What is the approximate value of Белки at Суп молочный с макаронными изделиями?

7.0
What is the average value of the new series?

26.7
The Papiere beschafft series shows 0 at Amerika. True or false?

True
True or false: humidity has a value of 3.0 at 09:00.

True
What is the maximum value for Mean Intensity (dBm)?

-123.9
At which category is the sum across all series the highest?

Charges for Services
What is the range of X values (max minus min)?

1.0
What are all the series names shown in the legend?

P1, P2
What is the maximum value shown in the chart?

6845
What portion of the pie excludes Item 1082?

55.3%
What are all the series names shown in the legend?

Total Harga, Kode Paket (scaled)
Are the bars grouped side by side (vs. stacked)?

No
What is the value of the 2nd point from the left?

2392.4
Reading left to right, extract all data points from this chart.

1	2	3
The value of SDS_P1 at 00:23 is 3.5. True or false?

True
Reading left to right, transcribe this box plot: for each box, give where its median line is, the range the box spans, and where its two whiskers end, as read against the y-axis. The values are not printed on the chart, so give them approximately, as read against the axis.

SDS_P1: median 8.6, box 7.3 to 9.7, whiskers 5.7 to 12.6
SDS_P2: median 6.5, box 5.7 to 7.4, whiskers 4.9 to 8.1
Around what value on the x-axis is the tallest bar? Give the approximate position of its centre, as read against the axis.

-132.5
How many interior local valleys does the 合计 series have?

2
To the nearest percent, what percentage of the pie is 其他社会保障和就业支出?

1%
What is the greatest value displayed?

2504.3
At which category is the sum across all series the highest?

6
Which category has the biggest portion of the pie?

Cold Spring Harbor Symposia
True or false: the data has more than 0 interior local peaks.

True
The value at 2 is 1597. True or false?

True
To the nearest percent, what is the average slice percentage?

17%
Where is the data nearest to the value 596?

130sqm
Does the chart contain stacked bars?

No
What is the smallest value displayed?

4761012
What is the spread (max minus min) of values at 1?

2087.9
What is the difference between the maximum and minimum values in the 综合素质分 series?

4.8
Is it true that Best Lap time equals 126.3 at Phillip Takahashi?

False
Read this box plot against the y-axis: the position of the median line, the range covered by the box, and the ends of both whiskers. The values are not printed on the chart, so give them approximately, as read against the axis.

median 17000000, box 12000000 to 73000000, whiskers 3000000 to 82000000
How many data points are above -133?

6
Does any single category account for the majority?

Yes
····················
What to work on: Copy out all of the data above again, swapping "legend" for "key" wherever it occurs and changing nothing else.

Exercise response:
What is the approximate value of Белки at Суп молочный с макаронными изделиями?

7.0
What is the average value of the new series?

26.7
The Papiere beschafft series shows 0 at Amerika. True or false?

True
True or false: humidity has a value of 3.0 at 09:00.

True
What is the maximum value for Mean Intensity (dBm)?

-123.9
At which category is the sum across all series the highest?

Charges for Services
What is the range of X values (max minus min)?

1.0
What are all the series names shown in the key?

P1, P2
What is the maximum value shown in the chart?

6845
What portion of the pie excludes Item 1082?

55.3%
What are all the series names shown in the key?

Total Harga, Kode Paket (scaled)
Are the bars grouped side by side (vs. stacked)?

No
What is the value of the 2nd point from the left?

2392.4
Reading left to right, extract all data points from this chart.

1	2	3
The value of SDS_P1 at 00:23 is 3.5. True or false?

True
Reading left to right, transcribe this box plot: for each box, give where its median line is, the range the box spans, and where its two whiskers end, as read against the y-axis. The values are not printed on the chart, so give them approximately, as read against the axis.

SDS_P1: median 8.6, box 7.3 to 9.7, whiskers 5.7 to 12.6
SDS_P2: median 6.5, box 5.7 to 7.4, whiskers 4.9 to 8.1
Around what value on the x-axis is the tallest bar? Give the approximate position of its centre, as read against the axis.

-132.5
How many interior local valleys does the 合计 series have?

2
To the nearest percent, what percentage of the pie is 其他社会保障和就业支出?

1%
What is the greatest value displayed?

2504.3
At which category is the sum across all series the highest?

6
Which category has the biggest portion of the pie?

Cold Spring Harbor Symposia
True or false: the data has more than 0 interior local peaks.

True
The value at 2 is 1597. True or false?

True
To the nearest percent, what is the average slice percentage?

17%
Where is the data nearest to the value 596?

130sqm
Does the chart contain stacked bars?

No
What is the smallest value displayed?

4761012
What is the spread (max minus min) of values at 1?

2087.9
What is the difference between the maximum and minimum values in the 综合素质分 series?

4.8
Is it true that Best Lap time equals 126.3 at Phillip Takahashi?

False
Read this box plot against the y-axis: the position of the median line, the range covered by the box, and the ends of both whiskers. The values are not printed on the chart, so give them approximately, as read against the axis.

median 17000000, box 12000000 to 73000000, whiskers 3000000 to 82000000
How many data points are above -133?

6
Does any single category account for the majority?

Yes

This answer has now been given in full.